This means that money will be easier to acquire, but you will need more of it to do anything, especially exit the system. Leftist economies follow this path from their anti-poverty origins, and create equal poverty with a few overlords.

To make money in this environment, you have to seize the properties that retain value despite having the currency be savaged. Most of these are real estate, although paper-shuffling also becomes a big activity.

No one makes money during a Leftist regime by actually producing anything. You make money by playing off the strength of a demand-based economy, which is the fast borrowing and movement of cash.

Consequently, re-financialization — identified by Kevin Phillips as “a prolonged split between the divergent real and financial economies” in his book Arrogant Capital — or the sales of assets on paper based on speculative value, including the sale of debt, dominates the economy.

Wall Street gets a huge boost over Main Street when this happens because all of the profit lies in reselling things, not creating things. This shows us that our civilization has entered the last stages of a commodity death spiral:

Imagine your business has been mostly developing me-too and incremental new products. Your products start looking a lot like competitors’—a fact that does not go unnoticed by your customers’ purchasing agents. Since they can interchange your products with competitors’ products, they’re able to pressure you for lower prices.

Do you cheerfully tell your boss to expect more profit declines? I’m guessing… no. To salvage next year, you’ve got to reduce costs. But you won’t cut spending in short-term areas needed to meet next year’s budget. You’ll probably cut longer-term costs, like R&D or marketing.

Of course, this means you’ll have less new product development capability… especially for high-impact new products. So when budget time rolls around a year later, you have even fewer options. This is called the death spiral for obvious reasons. Sometimes a business survives, but just on “life support”—where it is no longer relevant.

If you think this is spurious, consider how many economists think the global economy is trapped in a death spiral caused by the same issue:

The global economy seems trapped in a “death spiral” that could lead to further weakness in oil prices, recession and a serious equity bear market, Citi (NYSE:C) strategists have warned.

“Stronger U.S. dollar, weaker oil/commodity prices, weaker world trade/petrodollar liquidity, weaker EM (and global growth)… and repeat. Ad infinitum, this would lead to Oilmageddon, a ‘significant and synchronized’ global recession and a proper modern-day equity bear market.”

The world economy grew by 3.1 percent in 2015 and is projected to accelerate to expand by 3.4 percent in 2016 and 3.6 percent in 2017, according to the International Monetary Fund. The forecast reflects expectations of gradual improvement in countries currently in economic distress, notably Brazil, Russia and some in the Middle East.

This article from 2016 articulates the fears that were commonplace before Trump redirected the moribund Obama economy and through that, influenced the world economy.

Leftists make money easily available, lowering its value, much as they effectively destroy the wealth of civilizations by demanding bakshish at every transaction level through taxes and regulations.

This fits with the general observation that you either have a goal, or you fall back on keeping the group feeling comfortable through compromise. Compromise creates many ongoing small costs, where strong direction creates only one at one time.

Even more, the direction they seek — more labor, more consumers, and more conformity — seems to be failing across the board because it is the antithesis of wealth generation through creativity and diligence.

It turns out that selling smartphones and social media to idiots was just a cope, not a plan. Around 2000, it was thought that no one would make money on the web ever again; big corporate found a way to inject a fake market, but that one too is collapsing.

If anything gives you hope, let it be that the populist counter-revolution has become inevitable because democracy has destroyed civilization, and so now the only value can be found in building a civilization without democracy.

Exercises:
1. Answer these questions about the passage on the death spiral:
(a) Who identified re-financialization as "a prolonged split between the divergent real and financial economies," and in which book?
(b) According to the International Monetary Fund, by how much did the world economy grow in 2015?
(c) In the business example, which longer-term costs does the passage say you'll probably cut?
2. Write out the part of the passage on the death spiral that starts at "The global economy seems" and ends at "the Middle East.".
3. List every year mentioned in the passage on the death spiral.

Stored data:
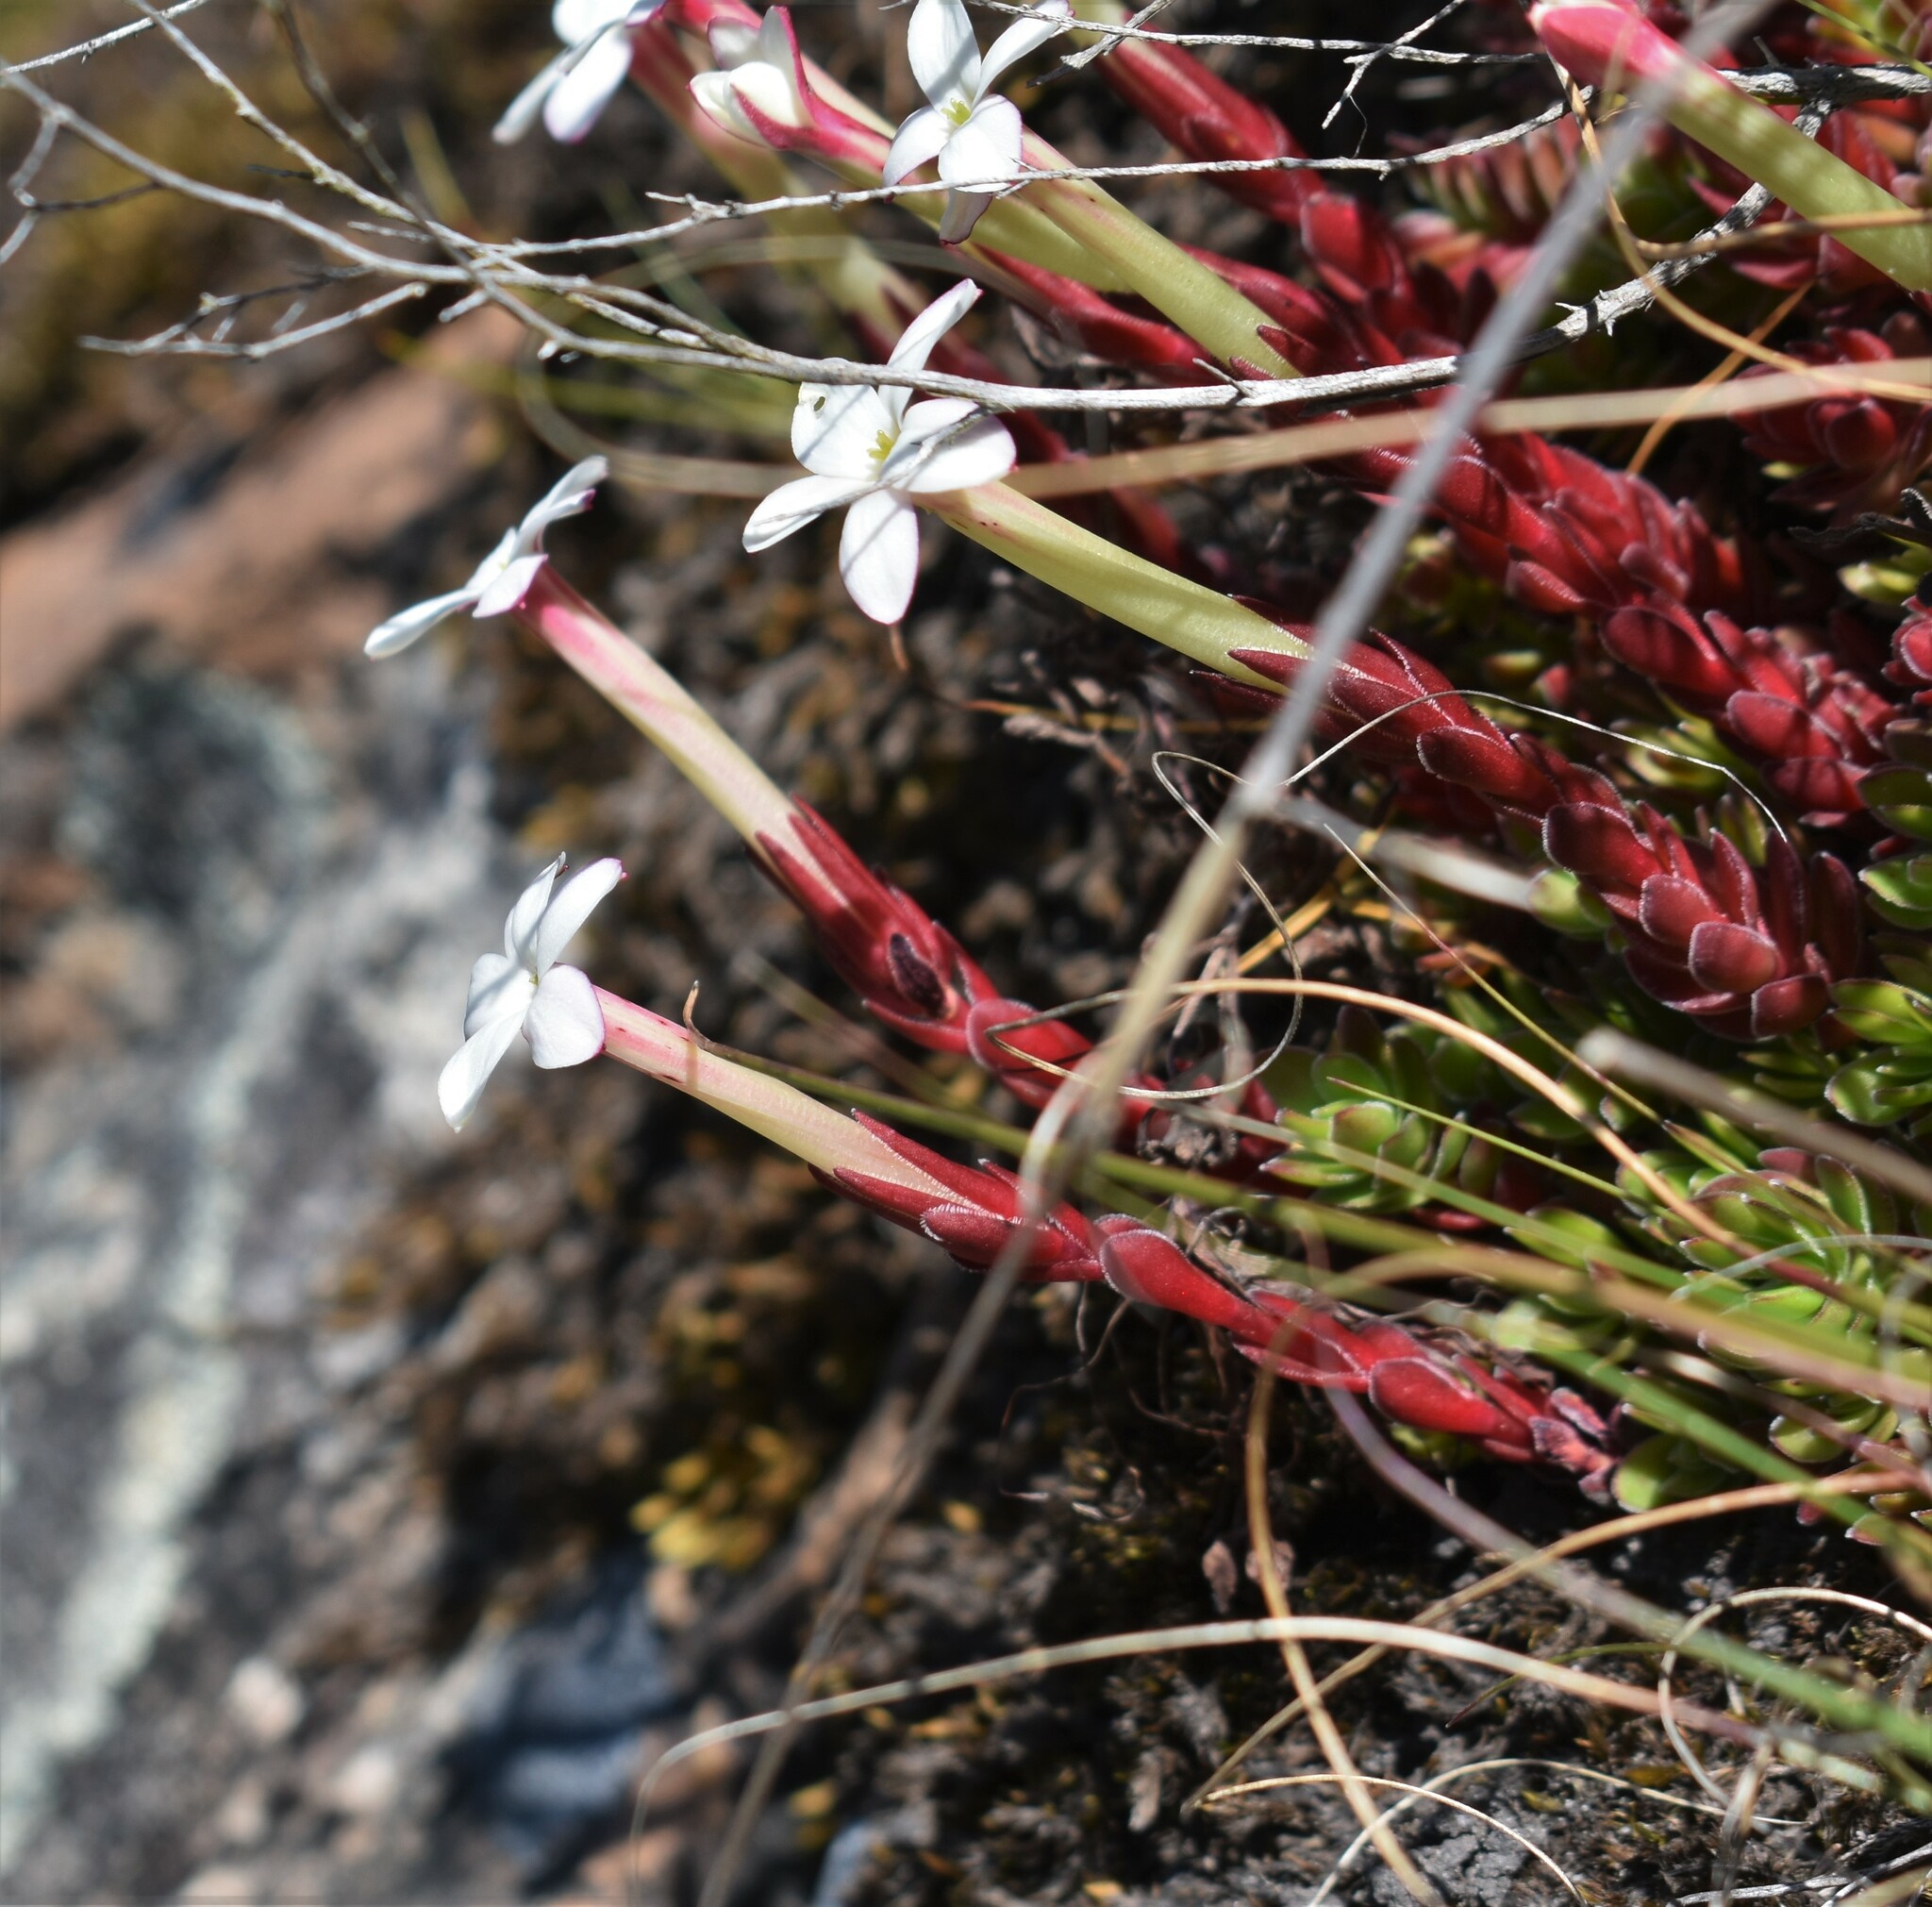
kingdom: Plantae
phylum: Tracheophyta
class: Magnoliopsida
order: Saxifragales
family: Crassulaceae
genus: Crassula
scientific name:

Answers for the exercise:
1.
(a) Kevin Phillips, in Arrogant Capital
(b) 3.1 percent
(c) R&D or marketing

2.
The global economy seems trapped in a “death spiral” that could lead to further weakness in oil prices, recession and a serious equity bear market, Citi (NYSE:C) strategists have warned.

“Stronger U.S. dollar, weaker oil/commodity prices, weaker world trade/petrodollar liquidity, weaker EM (and global growth)… and repeat. Ad infinitum, this would lead to Oilmageddon, a ‘significant and synchronized’ global recession and a proper modern-day equity bear market.”

The world economy grew by 3.1 percent in 2015 and is projected to accelerate to expand by 3.4 percent in 2016 and 3.6 percent in 2017, according to the International Monetary Fund. The forecast reflects expectations of gradual improvement in countries currently in economic distress, notably Brazil, Russia and some in the Middle East.

3. 2000, 2015, 2016, 2017